BEGIN EXERCISE INPUTS

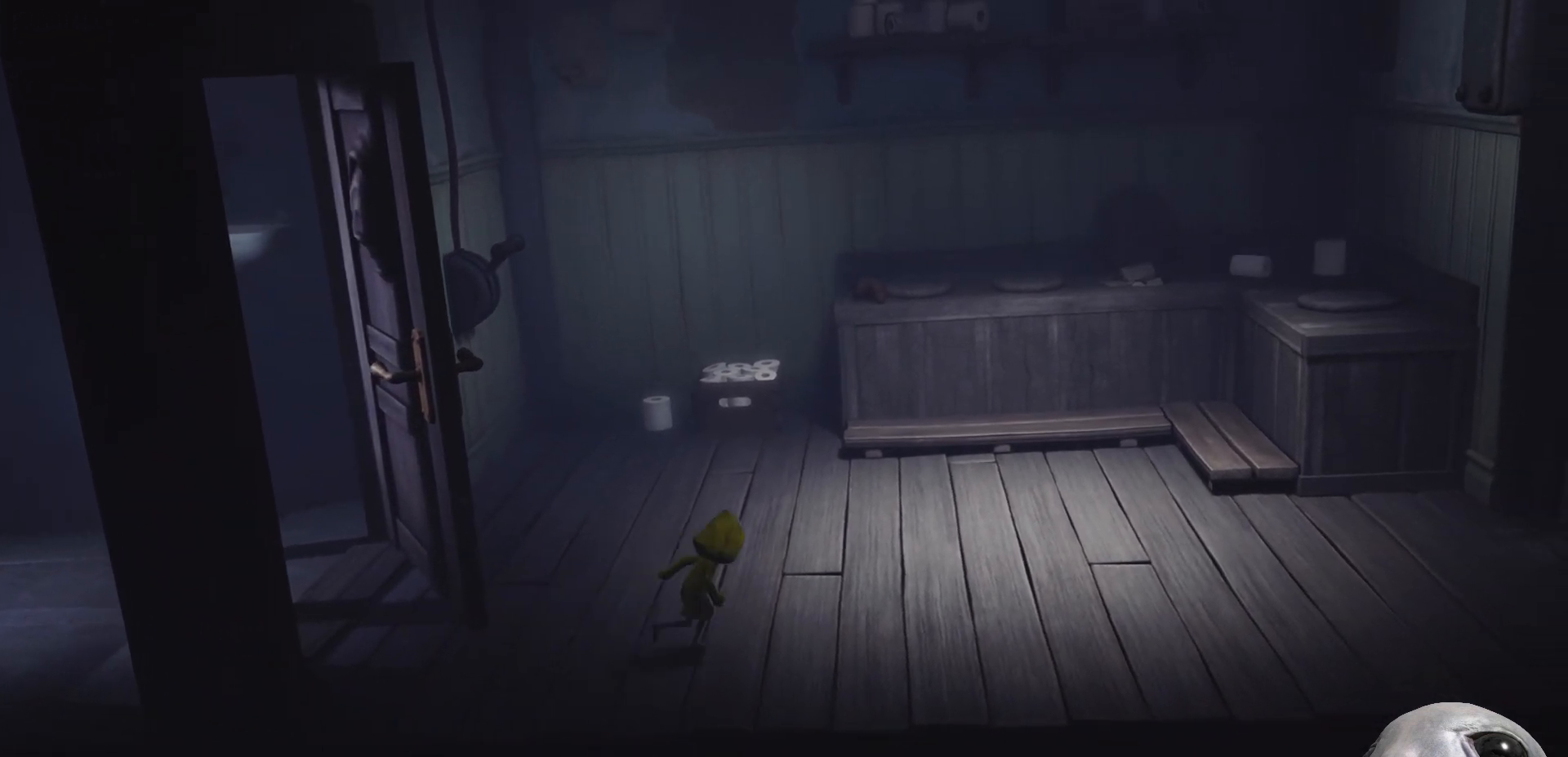
{"buttons": ["X"], "left_stick": "right", "right_stick": "center", "events": [[50, "B", "down"], [350, "B", "up"]]}
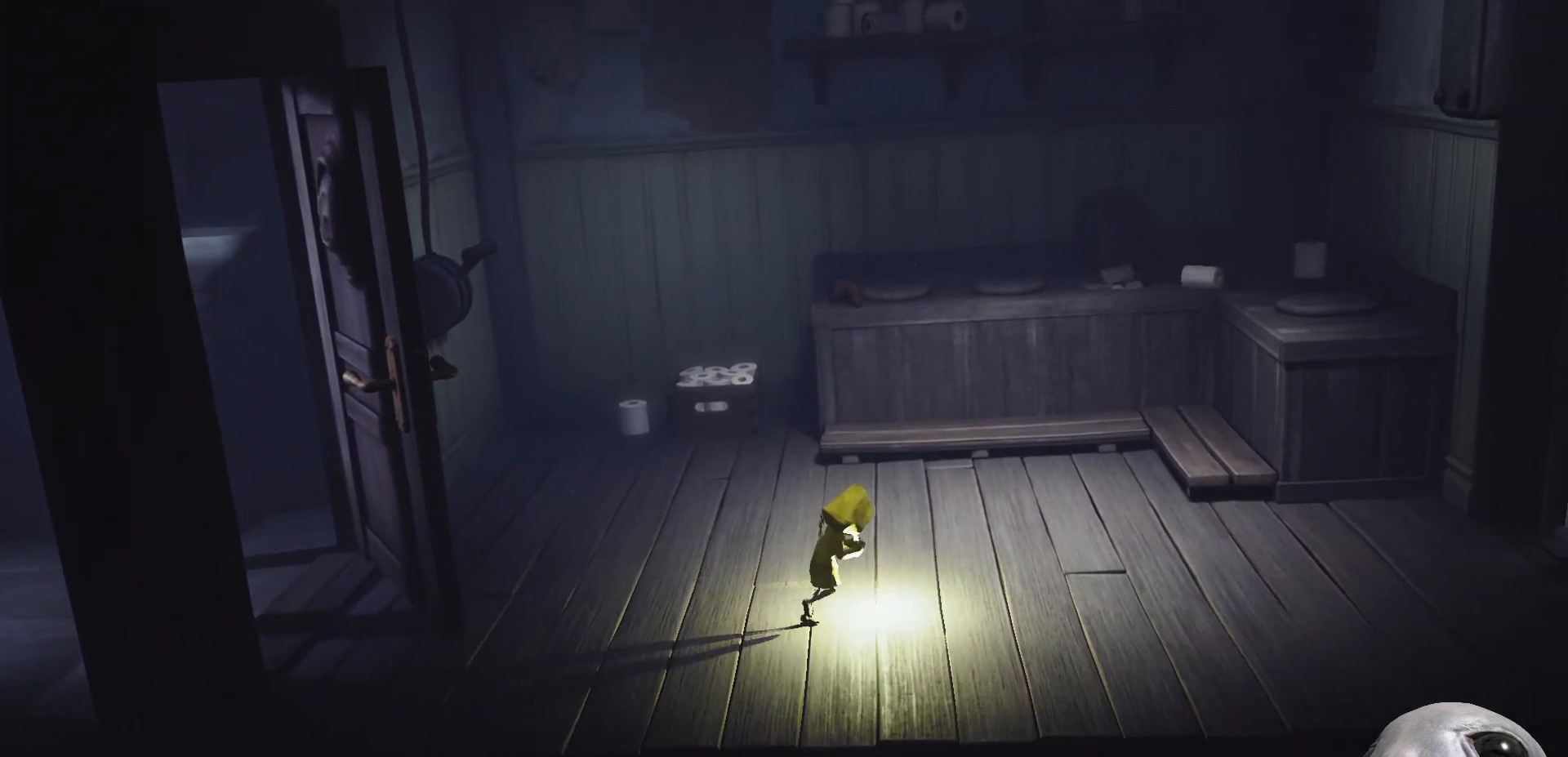
{"buttons": ["X"], "left_stick": "up", "right_stick": "center", "events": [[300, "left_stick", "up-right"], [483, "left_stick", "up"]]}
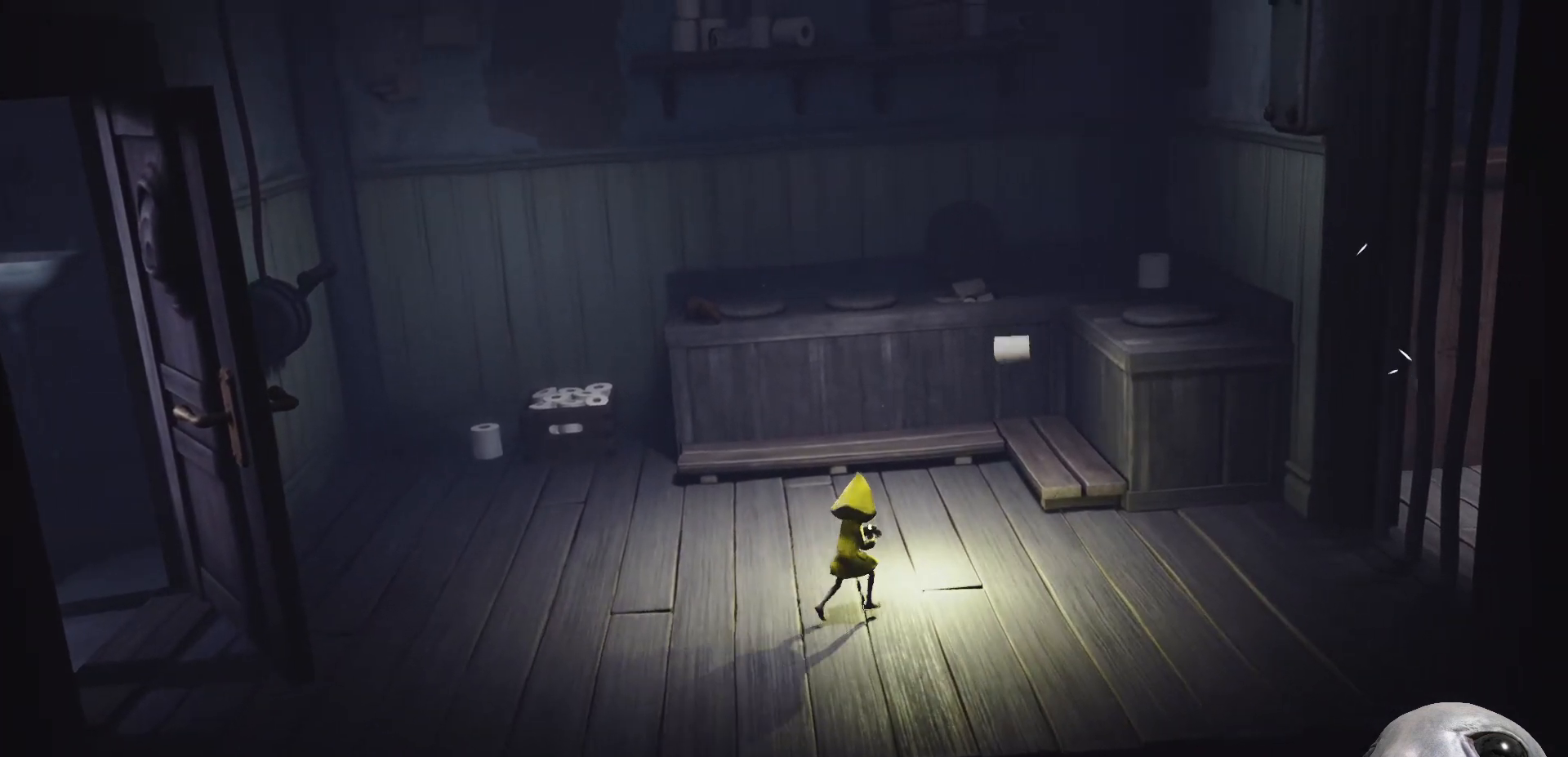
{"buttons": ["X"], "left_stick": "up", "right_stick": "center", "events": []}
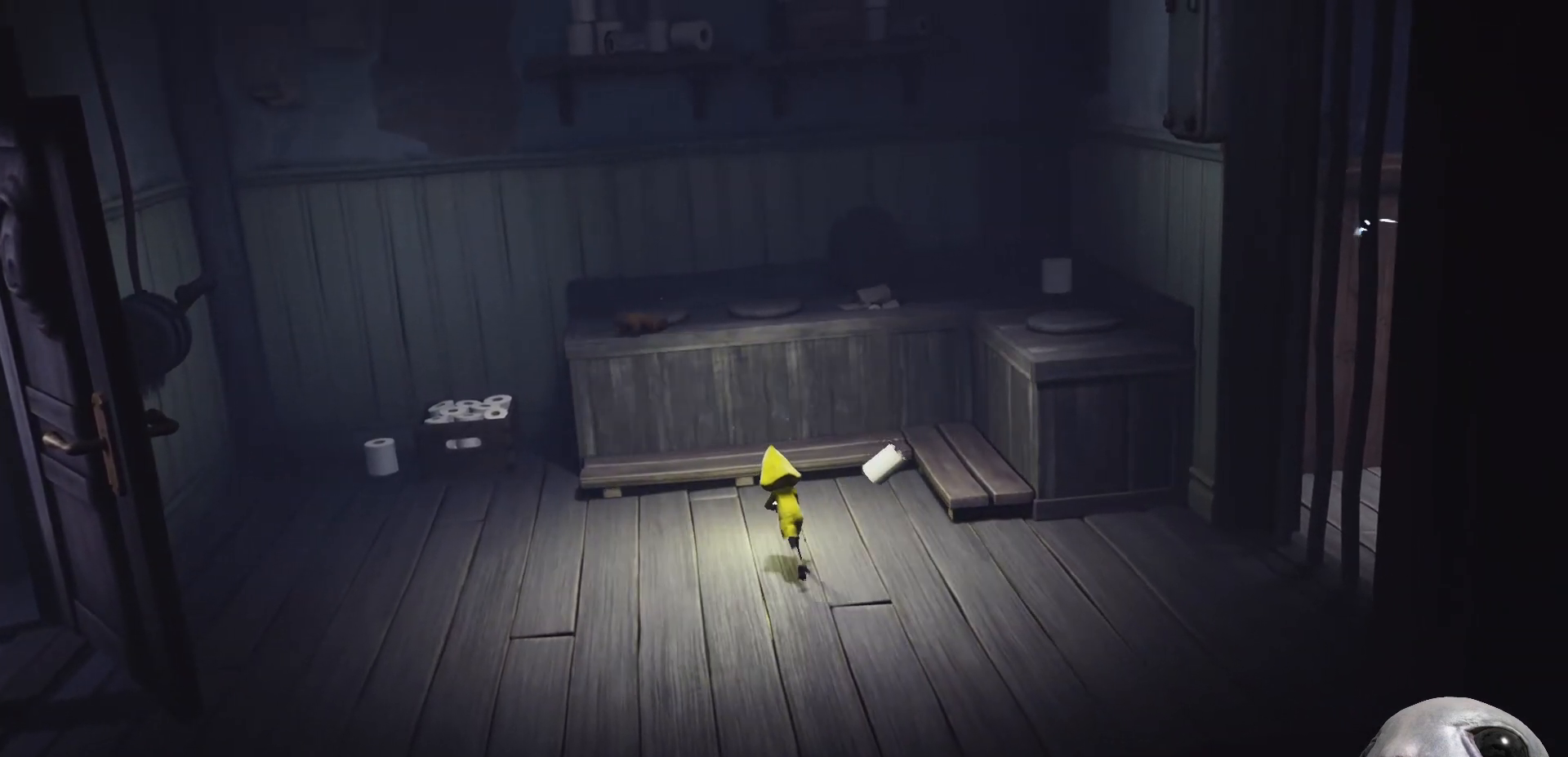
{"buttons": ["X"], "left_stick": "left", "right_stick": "center", "events": [[317, "left_stick", "left"]]}
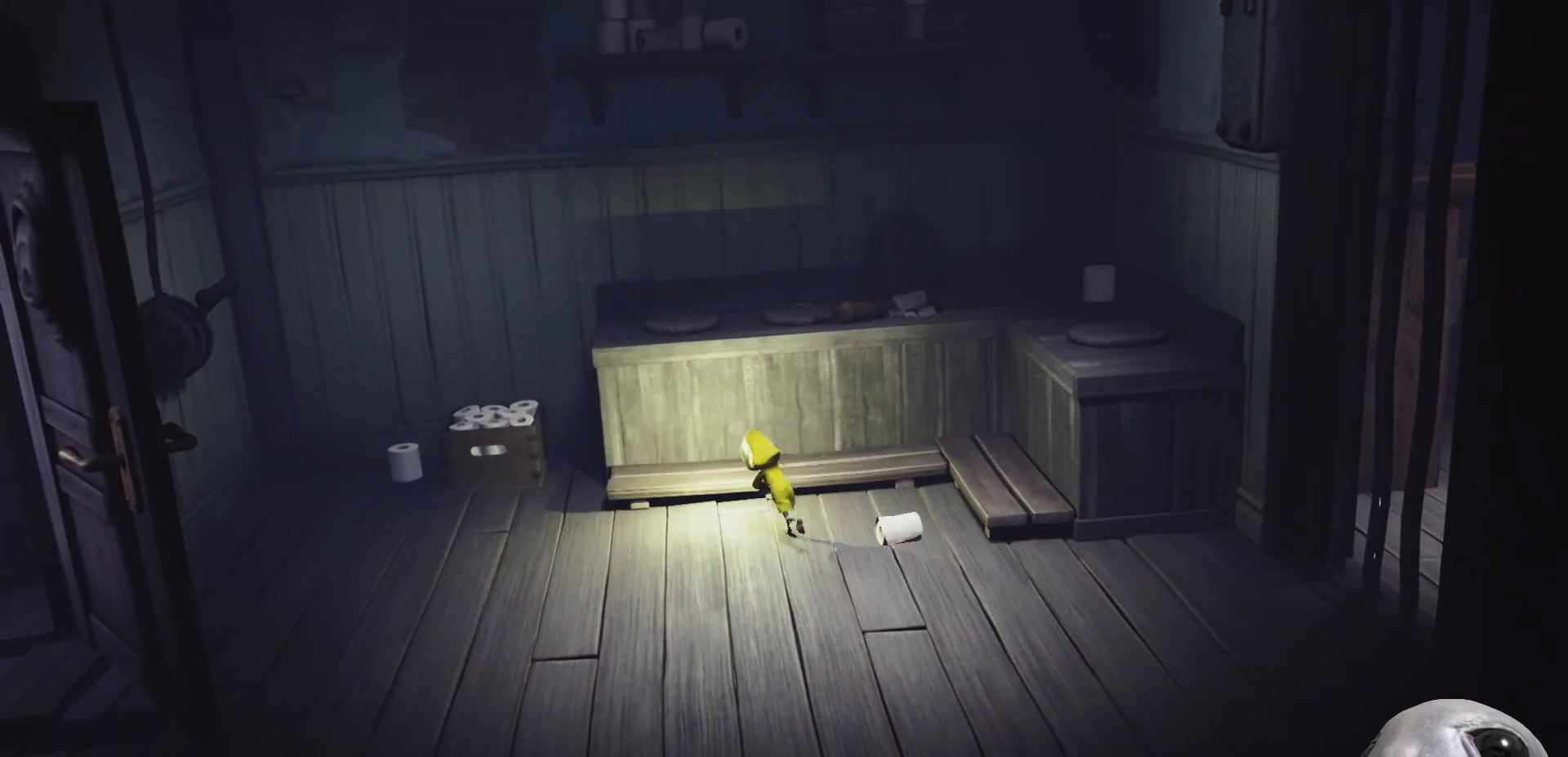
{"buttons": ["X"], "left_stick": "left", "right_stick": "center", "events": []}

END EXERCISE INPUTS

* **WHAT TO DO**:
Would you copy every entry exactly as it stands, leaving out the pictures?

* **EXPECTED OUTPUT**:
{"buttons": ["X"], "left_stick": "right", "right_stick": "center", "events": [[50, "B", "down"], [350, "B", "up"]]}
{"buttons": ["X"], "left_stick": "up", "right_stick": "center", "events": [[300, "left_stick", "up-right"], [483, "left_stick", "up"]]}
{"buttons": ["X"], "left_stick": "up", "right_stick": "center", "events": []}
{"buttons": ["X"], "left_stick": "left", "right_stick": "center", "events": [[317, "left_stick", "left"]]}
{"buttons": ["X"], "left_stick": "left", "right_stick": "center", "events": []}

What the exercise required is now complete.